What lines in the entries below contain the word "Việt"? Copy all of them.
(Data for this task Opens)
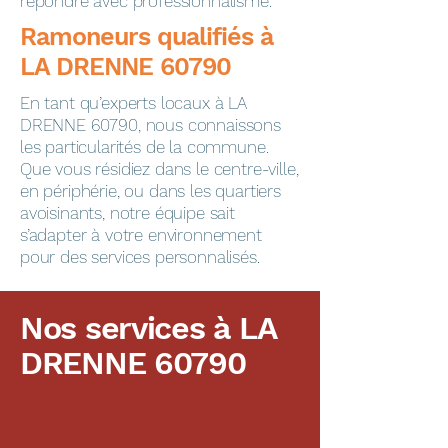
répondre avec professionnalisme.
​​​​Ramoneurs qualifiés à
LA DRENNE 60790
En tant qu’experts locaux à LA
DRENNE 60790, nous connaissons
les particularités de la commune.
Que vous résidiez dans le centre-ville,
en périphérie, ou dans les quartiers
avoisinants, notre équipe sait
s’adapter à votre environnement
pour des services personnalisés.
Nos services à LA
DRENNE 60790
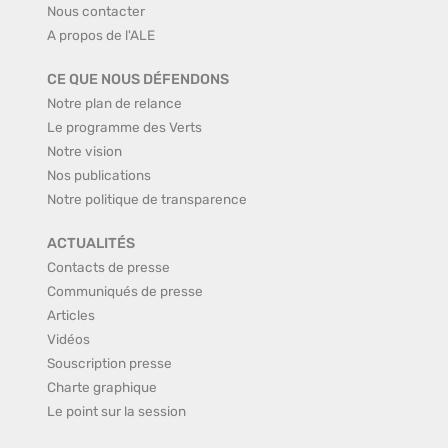
Nous contacter
A propos de l'ALE
CE QUE NOUS DÉFENDONS
Notre plan de relance
Le programme des Verts
Notre vision
Nos publications
Notre politique de transparence
ACTUALITÉS
Contacts de presse
Communiqués de presse
Articles
Vidéos
Souscription presse
Charte graphique
Le point sur la session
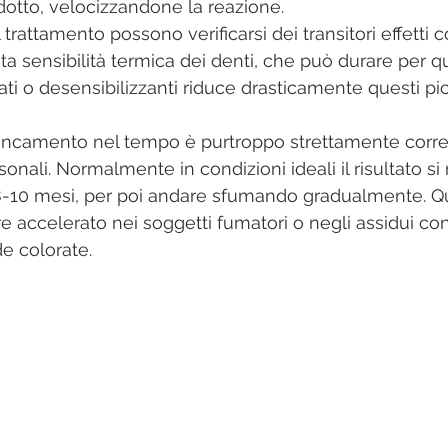
dotto, velocizzandone la reazione.
 trattamento possono verificarsi dei transitori effetti co
sensibilità termica dei denti, che può durare per qu
orati o desensibilizzanti riduce drasticamente questi pic
ancamento nel tempo è purtroppo strettamente correl
sonali. Normalmente in condizioni ideali il risultato s
 8-10 mesi, per poi andare sfumando gradualmente. Q
 accelerato nei soggetti fumatori o negli assidui con
de colorate.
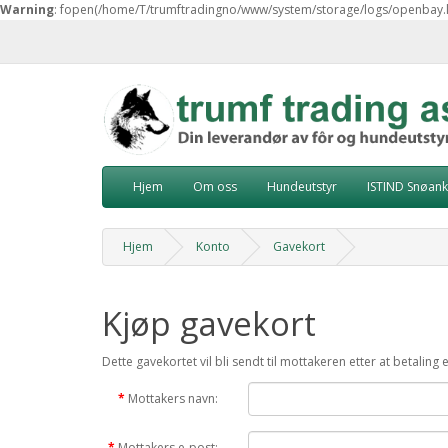
Warning
: fopen(/home/T/trumftradingno/www/system/storage/logs/openbay.log)
Hjem
Om oss
Hundeutstyr
ISTIND Snøank
Hjem
Konto
Gavekort
Kjøp gavekort
Dette gavekortet vil bli sendt til mottakeren etter at betaling e
Mottakers navn:
Mottakers e-post:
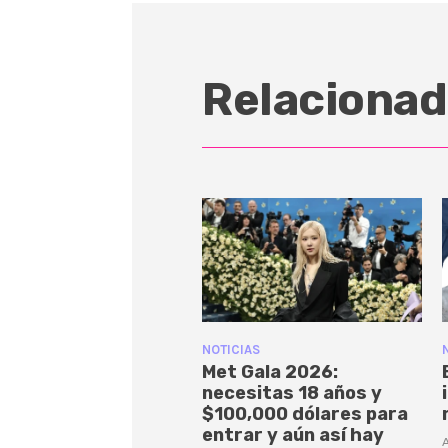
Relacionad
NOTICIAS
Met Gala 2026:
necesitas 18 años y
$100,000 dólares para
entrar y aún así hay
A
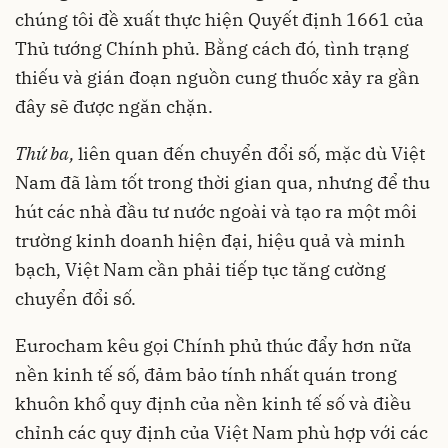
chúng tôi đề xuất thực hiện Quyết định 1661 của
Thủ tướng Chính phủ. Bằng cách đó, tình trạng
thiếu và gián đoạn nguồn cung thuốc xảy ra gần
đây sẽ được ngăn chặn.
Thứ ba,
liên quan đến chuyển đổi số, mặc dù Việt
Nam đã làm tốt trong thời gian qua, nhưng để thu
hút các nhà đầu tư nước ngoài và tạo ra một môi
trường kinh doanh hiện đại, hiệu quả và minh
bạch, Việt Nam cần phải tiếp tục tăng cường
chuyển đổi số.
Eurocham kêu gọi Chính phủ thúc đẩy hơn nữa
nền kinh tế số, đảm bảo tính nhất quán trong
khuôn khổ quy định của nền kinh tế số và điều
chỉnh các quy định của Việt Nam phù hợp với các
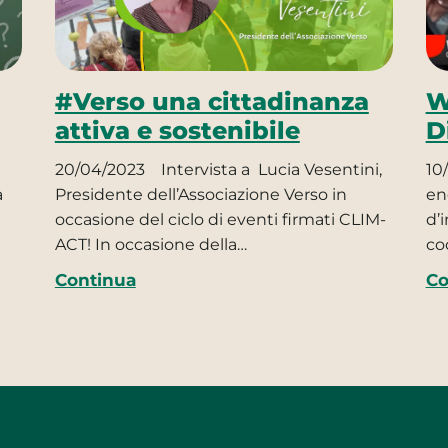
#Verso una cittadinanza
W
attiva e sostenibile
D
20/04/2023
Intervista a Lucia Vesentini,
10
a
Presidente dell’Associazione Verso in
en
occasione del ciclo di eventi firmati CLIM-
d’
ACT! In occasione della…
co
Continua
Co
(Data for this task Closes)
• Written answer
liên quan đến chuyển đổi số, mặc dù Việt
bạch, Việt Nam cần phải tiếp tục tăng cường
chỉnh các quy định của Việt Nam phù hợp với các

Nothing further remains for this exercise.